Over the past two years, I’ve had migraines from the following triggers:

  • Extreme stress + sleep deprivation
    The sleep deprivation has been ongoing for 7 months now that I have a second child and am breastfeeding every night.  This makes me less resilient to stress. With sleep deprivation, melatonin levels get disrupted.  Melatonin is known to inhibit CGRP, the vasoactive peptide responsible for causing migraine.  It is very hard to heal migraine with disrupted sleep.  Parenting small kids is very stressfull in general.  Stress management is a hugely important aspect of healing migraines, and it’s one that I am still learning.
  • Going off the Protocol accidentally or through negligence while eating high histamine foods
    These migraines were no mystery.  One day I woke up with a migraine and realized that in addition to being off the Protocol for almost two weeks, I had eaten nothing but high-histamine foods the day before: yogurt, pizza, dried fruit, chocolate, kombucha, spinach salad, and a bone broth soup with cayenne pepper. Ooops!  While eating high histamine foods becomes less and less of a problem while on the Protocol, eating only high histamine foods while off the Protocol very predictably leads to migraines.  No surprises there.
  • Experiment with arginine
    One disadvantage of not getting migraines often is not being able to experiment with potential solutions anymore. I’m a little embarrassed to admit that I actually tried to induce a headache with salami and cheese to see if calcium pyruvate and arginine would clear it up.  When it did, I decided to take more arginine – which gave me a migraine.  What I did find out from this, however, is that small doses of arginine with pyruvate may work very well to help the body eliminate glutamates, whereas larger doses dilate the blood vessels too much.  Valuable information, paid for dearly.  (Don’t tell my husband that that migraine was self-induced, K? And if you’re reading this babe, sorry for making you stay home with the kids on that day and missing work).
  • B12 supplementation
    This was a migraine from a single dose of methylated B12 that I took early on after discovering the Protocol.  I have since read that B12 can potentially be toxic if taken when glutathione levels are low. (Folate and folic acid are also huge migraine triggers, even moreso than B12 is).
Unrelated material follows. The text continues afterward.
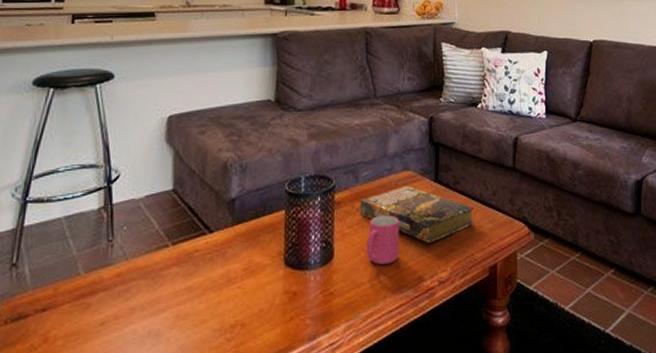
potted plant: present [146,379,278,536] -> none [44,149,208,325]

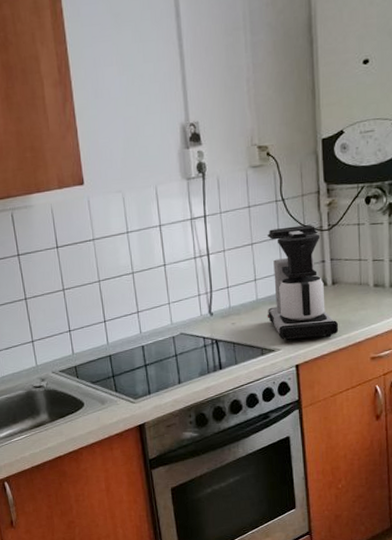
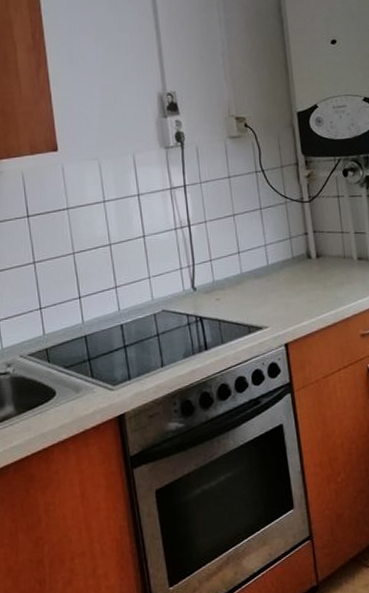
coffee maker: present [267,225,339,341] -> none [248,196,327,318]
I’ve also had a few strong headaches that were caused by viral infections.  These headaches were different in characteristics than migraine – pain was in a different place (more at the base of the skull/occiput rather than deep behind the eye).  I was still pleasantly surprised to see that these two viral headaches I had responded well to the cabbage compress.

Full Disclosure

It was never my intention to have a c-section, or to get chronic migraines, or to become a migraine relief coach (at least, it was not my ego’s intention, even while it clearly is part of my soul’s path).  Given the unintentional way that I ended up in the position I am in, I have nothing to offer but honesty and transparency in my process of healing myself.

The Protocol is quite young, and what I offer migraine clients is always evolving as I research migraine. I continue to find more solutions to migraine headache above and beyond the Protocol, but to date, the Protocol remains the best way that I’ve found to relieve migraine without meds for myself and those that I coach.

It would be nice if there was a natural silver bullet out there that acted as effectively as pharmaceuticals without the side-effects. The protocol is not a silver bullet.  It is only a tool. If there is any silver bullet, it is each individual person to the extent that they recognize that healing happens through consistent dietary and lifestyle change, accomplished through an inner motivation to live a better life.

It has been a great joy not only to empower myself to take better care of myself so as to be free from migraines, but to help others do so.  The pleasure of my work comes not just from feeling the satisfaction in knowing that low-tech, simple foods can so radically help us, but also from seeing people find the power in themseves to transform their lives.  Plants and information are only healing to the extent that people apply the information and use the plants.  The only thing that ever heals people is themselves.